(Given text)
Table 2 displays the comparison between the models. In the evaluation of the defect quantification model, another metric, F1, which is the weighted average of the precision and recall indicating the model’s accuracy, was also used. The model speeds were initially tested on Colab Pro GPU. The training results show that UNet with the backbone of efficientnetb0 is the most accurate model and PSPNet with the same backbone had the highest inference speed. Both criteria are highly important for defect quantification. While inference speed depends on model architecture and cannot be improved, the model accuracy can be improved by adding more data to the dataset. Publicly available annotated image data for segmentation of concrete defects is very limited; therefore a semi-supervised approach was followed to generate more annotated data. First, a small set of the existing data, which already included segmentation labels, was prepared for the correct format for the selected training procedure. Then, the segmentation architectures selected for testing were trained for 50 epochs until the models could not improve their precision. The model with the highest accuracy (UNet) was then run over an unlabeled dataset to generate more labeled data. The newly labeled dataset was added to the initial dataset for another round of training. This process was repeated multiple times to obtain accurate annotations. Figure 9 displays the improvement in annotations after 3 rounds of training.

Table 2 Comparison between segmentation models
Fig. 9
figure 9

Semi-supervised annotation improvement

3 Model optimization

Edge devices have limited memory and computational power. Although the developed AI algorithms in this study are lightweight and have a high inference speed, model optimization is still necessary for real-time performance of the models on edge devices. There are three most important properties of the model that need to be reduced for edge computation: storage size, memory usage (RAM), and latency. Model quantization is an optimization method which reduces the size of the model. It can also be used to reduce the amount of time it takes to run an inference through the CNN model (latency). There is a small trade-off between memory size and accuracy. Generally, by reducing the latency and memory size, a small amount of accuracy is lost. Quantization is usually conducted post-training. There are different types of post-training quantization: post-training dynamic range quantization, post-training full integer quantization, and post-training float16 quantization. Some libraries, such as TensorFlow, offer techniques that can be applied on trained weights for quantization. Depending on the processor on the edge device, the quantization methodologies change. Dynamic range quantization reduces the size of the model to 25% of its original size and improves the model speed by 2–3 times the original value. Dynamic range quantization is suitable for edge devices that run on CPU. Full integer quantization is another method of CNN quantization that decreases the model size by 4 and increases its speed to over 3 times its original value. The integer quantization method is suitable for devices using CPU, edge TPU, and Microcontrollers. Float 16 quantization is also used for CPU and GPUs.

(Stated goal) Summarize the passage on segmentation models and quantization in three sentences.

(Recorded data)

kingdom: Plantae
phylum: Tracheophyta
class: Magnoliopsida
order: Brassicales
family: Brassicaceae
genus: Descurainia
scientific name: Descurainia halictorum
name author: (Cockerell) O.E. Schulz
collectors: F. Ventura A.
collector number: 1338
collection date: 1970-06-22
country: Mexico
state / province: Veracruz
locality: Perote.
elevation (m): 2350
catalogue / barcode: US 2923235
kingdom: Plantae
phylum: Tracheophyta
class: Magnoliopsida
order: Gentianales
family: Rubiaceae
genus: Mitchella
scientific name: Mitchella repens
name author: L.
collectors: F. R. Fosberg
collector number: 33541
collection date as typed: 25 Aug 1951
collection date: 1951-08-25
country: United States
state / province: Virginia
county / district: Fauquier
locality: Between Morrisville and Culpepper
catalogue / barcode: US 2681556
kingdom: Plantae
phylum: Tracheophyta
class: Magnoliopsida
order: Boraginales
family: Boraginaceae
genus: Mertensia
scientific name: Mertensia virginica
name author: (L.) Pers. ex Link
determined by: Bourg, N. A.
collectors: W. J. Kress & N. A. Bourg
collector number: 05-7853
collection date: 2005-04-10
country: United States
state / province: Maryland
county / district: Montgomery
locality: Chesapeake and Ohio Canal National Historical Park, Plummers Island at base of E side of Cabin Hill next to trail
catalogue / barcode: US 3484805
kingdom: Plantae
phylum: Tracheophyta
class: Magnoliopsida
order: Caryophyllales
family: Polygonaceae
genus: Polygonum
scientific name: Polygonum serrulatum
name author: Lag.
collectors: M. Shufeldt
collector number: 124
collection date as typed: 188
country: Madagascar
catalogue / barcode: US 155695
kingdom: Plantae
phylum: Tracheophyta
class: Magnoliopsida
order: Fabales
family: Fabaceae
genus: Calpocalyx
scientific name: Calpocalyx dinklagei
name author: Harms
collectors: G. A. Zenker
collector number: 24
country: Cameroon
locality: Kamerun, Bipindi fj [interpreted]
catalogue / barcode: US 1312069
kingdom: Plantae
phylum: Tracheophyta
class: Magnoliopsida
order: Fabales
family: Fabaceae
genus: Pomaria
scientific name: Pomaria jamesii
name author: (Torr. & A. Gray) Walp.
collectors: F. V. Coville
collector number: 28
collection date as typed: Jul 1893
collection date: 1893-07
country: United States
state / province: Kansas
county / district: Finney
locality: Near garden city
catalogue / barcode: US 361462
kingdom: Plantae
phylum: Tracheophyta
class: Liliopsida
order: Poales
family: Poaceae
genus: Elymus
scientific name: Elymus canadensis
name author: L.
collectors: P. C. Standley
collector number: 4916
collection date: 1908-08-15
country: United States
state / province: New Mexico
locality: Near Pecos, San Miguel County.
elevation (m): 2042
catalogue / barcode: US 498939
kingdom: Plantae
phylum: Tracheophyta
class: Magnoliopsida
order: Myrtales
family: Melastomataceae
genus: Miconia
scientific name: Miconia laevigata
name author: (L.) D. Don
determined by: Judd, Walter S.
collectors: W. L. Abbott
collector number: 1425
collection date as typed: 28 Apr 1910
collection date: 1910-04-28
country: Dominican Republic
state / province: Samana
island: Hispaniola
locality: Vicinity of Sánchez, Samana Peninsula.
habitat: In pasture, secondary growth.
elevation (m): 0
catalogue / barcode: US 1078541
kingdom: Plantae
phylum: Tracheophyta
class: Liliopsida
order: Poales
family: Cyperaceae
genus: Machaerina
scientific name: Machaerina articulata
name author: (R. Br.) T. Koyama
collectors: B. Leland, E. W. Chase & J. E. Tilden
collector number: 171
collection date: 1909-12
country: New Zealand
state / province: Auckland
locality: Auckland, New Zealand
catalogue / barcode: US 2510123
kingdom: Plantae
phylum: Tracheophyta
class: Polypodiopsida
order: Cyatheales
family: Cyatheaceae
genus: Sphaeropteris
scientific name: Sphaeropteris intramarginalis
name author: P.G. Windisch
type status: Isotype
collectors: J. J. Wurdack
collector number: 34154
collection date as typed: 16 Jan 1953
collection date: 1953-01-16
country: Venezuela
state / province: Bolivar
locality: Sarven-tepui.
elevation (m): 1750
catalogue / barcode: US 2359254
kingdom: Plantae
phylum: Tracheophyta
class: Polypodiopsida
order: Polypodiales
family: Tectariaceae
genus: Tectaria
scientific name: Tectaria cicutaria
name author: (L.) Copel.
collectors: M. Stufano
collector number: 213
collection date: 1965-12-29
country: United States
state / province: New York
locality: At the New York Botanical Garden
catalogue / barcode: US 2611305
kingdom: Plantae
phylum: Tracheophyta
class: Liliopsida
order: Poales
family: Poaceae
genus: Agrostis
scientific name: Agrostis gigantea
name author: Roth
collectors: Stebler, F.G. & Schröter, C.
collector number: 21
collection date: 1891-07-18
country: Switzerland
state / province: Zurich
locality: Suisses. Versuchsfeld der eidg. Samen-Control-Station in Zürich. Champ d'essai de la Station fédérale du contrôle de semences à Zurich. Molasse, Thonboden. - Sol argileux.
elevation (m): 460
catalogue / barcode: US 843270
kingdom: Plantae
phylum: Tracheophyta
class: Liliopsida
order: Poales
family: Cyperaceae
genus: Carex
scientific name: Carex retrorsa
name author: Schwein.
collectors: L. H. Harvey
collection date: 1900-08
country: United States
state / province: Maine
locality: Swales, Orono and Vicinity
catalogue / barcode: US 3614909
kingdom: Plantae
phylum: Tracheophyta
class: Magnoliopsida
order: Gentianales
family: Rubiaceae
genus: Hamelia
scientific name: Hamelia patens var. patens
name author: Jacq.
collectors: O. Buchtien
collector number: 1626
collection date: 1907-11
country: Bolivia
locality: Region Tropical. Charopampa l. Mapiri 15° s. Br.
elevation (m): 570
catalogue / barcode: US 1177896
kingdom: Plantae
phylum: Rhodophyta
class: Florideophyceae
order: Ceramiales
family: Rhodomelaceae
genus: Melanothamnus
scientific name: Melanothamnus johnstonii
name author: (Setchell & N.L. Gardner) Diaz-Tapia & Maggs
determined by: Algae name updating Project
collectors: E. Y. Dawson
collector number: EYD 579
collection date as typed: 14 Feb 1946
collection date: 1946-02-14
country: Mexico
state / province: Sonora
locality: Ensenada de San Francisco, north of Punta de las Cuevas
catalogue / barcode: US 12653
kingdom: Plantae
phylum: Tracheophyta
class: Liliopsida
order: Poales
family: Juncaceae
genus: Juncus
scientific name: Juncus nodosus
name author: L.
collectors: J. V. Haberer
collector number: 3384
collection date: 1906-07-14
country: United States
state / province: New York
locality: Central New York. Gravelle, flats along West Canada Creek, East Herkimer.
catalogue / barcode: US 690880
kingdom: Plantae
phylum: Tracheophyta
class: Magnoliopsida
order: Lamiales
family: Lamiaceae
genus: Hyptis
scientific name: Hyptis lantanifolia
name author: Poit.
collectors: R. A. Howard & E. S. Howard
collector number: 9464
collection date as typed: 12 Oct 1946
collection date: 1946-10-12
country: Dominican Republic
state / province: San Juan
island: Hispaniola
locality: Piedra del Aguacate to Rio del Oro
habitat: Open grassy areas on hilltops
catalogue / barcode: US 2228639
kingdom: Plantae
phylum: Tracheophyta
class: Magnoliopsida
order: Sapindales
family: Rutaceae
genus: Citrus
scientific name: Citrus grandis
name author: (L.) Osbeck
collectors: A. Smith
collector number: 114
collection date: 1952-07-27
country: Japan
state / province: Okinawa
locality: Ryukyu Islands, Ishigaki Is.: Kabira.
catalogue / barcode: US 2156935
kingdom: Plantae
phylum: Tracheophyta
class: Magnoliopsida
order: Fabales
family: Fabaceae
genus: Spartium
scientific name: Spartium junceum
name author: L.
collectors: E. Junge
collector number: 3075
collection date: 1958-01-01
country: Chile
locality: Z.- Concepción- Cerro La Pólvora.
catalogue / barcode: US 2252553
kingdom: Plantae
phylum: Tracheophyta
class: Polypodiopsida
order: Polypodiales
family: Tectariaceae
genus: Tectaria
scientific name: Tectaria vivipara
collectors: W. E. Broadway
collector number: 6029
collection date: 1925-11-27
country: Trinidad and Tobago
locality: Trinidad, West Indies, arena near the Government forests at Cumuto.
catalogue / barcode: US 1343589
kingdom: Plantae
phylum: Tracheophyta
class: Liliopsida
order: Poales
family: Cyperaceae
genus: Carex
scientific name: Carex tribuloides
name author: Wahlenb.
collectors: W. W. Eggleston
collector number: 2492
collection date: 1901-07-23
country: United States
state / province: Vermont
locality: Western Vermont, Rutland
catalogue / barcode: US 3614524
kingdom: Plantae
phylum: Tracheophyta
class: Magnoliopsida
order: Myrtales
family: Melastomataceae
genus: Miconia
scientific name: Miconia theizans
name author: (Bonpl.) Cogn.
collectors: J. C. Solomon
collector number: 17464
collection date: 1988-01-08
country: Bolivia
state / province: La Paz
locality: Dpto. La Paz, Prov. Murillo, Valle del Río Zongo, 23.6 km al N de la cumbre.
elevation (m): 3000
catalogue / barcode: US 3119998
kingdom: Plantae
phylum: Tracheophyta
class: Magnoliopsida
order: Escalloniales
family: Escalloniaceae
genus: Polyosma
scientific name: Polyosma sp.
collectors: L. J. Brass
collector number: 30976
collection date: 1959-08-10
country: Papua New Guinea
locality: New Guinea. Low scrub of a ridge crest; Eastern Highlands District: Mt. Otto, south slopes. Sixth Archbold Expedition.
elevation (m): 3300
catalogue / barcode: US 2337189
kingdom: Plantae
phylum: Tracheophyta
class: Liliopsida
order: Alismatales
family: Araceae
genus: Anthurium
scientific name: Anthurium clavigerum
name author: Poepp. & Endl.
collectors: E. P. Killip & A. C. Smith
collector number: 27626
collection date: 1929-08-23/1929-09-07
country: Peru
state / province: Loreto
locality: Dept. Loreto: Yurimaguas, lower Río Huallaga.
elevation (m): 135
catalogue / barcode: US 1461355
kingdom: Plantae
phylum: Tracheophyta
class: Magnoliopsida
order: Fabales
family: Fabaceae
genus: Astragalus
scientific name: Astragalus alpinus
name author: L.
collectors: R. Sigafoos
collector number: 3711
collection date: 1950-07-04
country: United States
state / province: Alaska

(Response for this exercise) Among the compared models, UNet with the efficientnetb0 backbone was the most accurate, and PSPNet with the same backbone had the highest inference speed. Because annotated concrete-defect data is scarce, a semi-supervised approach repeatedly used the most accurate model to label unlabeled images and added them to the dataset for further training rounds. For real-time use on edge devices, post-training quantization (dynamic range, full integer, or float16, chosen by the device's processor) reduces model size and latency at the cost of a small amount of accuracy.